Cette spécialiste en sénologie bénéfice pour l’instant de l’outil gratuitement grâce à un partenariat avec une start-up. Elle n’est pas convaincue non plus que l’équation économique soit au rendez-vous. “Les tarifs paraissent très élevés – un constructeur m’a déjà proposé un prix à 10 euros par patiente. Les confrères en secteur 1 (sans dépassement d’honoraires, NDLR) ne pourront jamais assumer un tel coût au vu des tarifs auxquels ils sont payés”, ajoute-t-elle.

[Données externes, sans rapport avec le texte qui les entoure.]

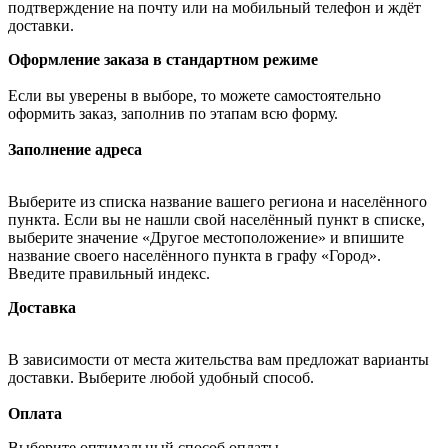
подтверждение на почту или на мобильный телефон и ждёт
доставки.
Оформление заказа в стандартном режиме
Если вы уверены в выборе, то можете самостоятельно
оформить заказ, заполнив по этапам всю форму.
Заполнение адреса
Выберите из списка название вашего региона и населённого
пункта. Если вы не нашли свой населённый пункт в списке,
выберите значение «Другое местоположение» и впишите
название своего населённого пункта в графу «Город».
Введите правильный индекс.
Доставка
В зависимости от места жительства вам предложат варианты
доставки. Выберите любой удобный способ.
Оплата
Выберите оптимальный способ оплаты.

Un problème de financement

C’est là toute la question. Qui paiera pour l’équipement des radiologues et des centres de deuxième lecture, mais aussi pour la dématérialisation des flux d’images ? “Nous allons ouvrir des discussions avec les radiologues, et tous ces sujets seront sur la table”, assure Marguerite Cazeneuve, la directrice déléguée de l’Assurance maladie. À court terme, la Sécu souhaite surtout inciter les radiologues à proposer plus de créneaux aux femmes. Une question d’argent là aussi. S’il existe effectivement une forte disparité de la répartition des spécialistes sur le territoire, avec dans certains endroits de réelles difficultés d’accès, celles-ci sont renforcées par une autre spécificité très française : la cohabitation du dépistage organisé avec un dépistage individuel.

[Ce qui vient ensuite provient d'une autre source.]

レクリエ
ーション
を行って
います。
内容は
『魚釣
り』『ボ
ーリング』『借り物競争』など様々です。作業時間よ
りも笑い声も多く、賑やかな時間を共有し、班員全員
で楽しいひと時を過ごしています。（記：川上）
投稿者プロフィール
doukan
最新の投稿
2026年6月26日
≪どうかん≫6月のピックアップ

Dans le premier cas, les femmes sont totalement remboursées, et le médecin ne peut demander de dépassement d’honoraire. Dans le second, les professionnels sont libres de demander des compléments de tarif. Certains ont donc tendance à privilégier ces rendez-vous sur ceux du dépistage organisé, ce qui réduit d’autant les créneaux disponibles pour l’offre prise en charge à 100 % par la Sécu, et renforce les inégalités d’accès aux soins. Les femmes ont pourtant tout intérêt à se tourner vers le dépistage organisé, qui offre de garanties de qualité renforcées (double lecture, suivi statistique des performances…).

Dans le cadre des discussions à venir avec les professionnels, l’Assurance maladie souhaite donc avant tout trouver un moyen d’inciter les radiologues à s’inscrire davantage dans cette offre. “Dans le cadre d’un protocole d’accord, il peut y avoir des incitations financières, avec en contrepartie une forme d’engagement moral à proposer un pourcentage de rendez-vous à déterminer dans le cadre du dépistage organisé”, poursuit Marguerite Cazeneuve.

Restera alors, aussi, à convaincre les femmes de venir. L’Assurance maladie, qui a repris depuis cette année la gestion des invitations, s’est mise en ordre de bataille pour y parvenir. Courriers individuels, relances personnalisées, information des médecins traitants sur la participation ou non de leurs patientes au dépistage et bientôt des radiologues eux-mêmes : de nombreuses mesures sont en cours de déploiement pour s’assurer que le plus grand nombre possible de femmes soient informées de cette possibilité. À elles ensuite de décider.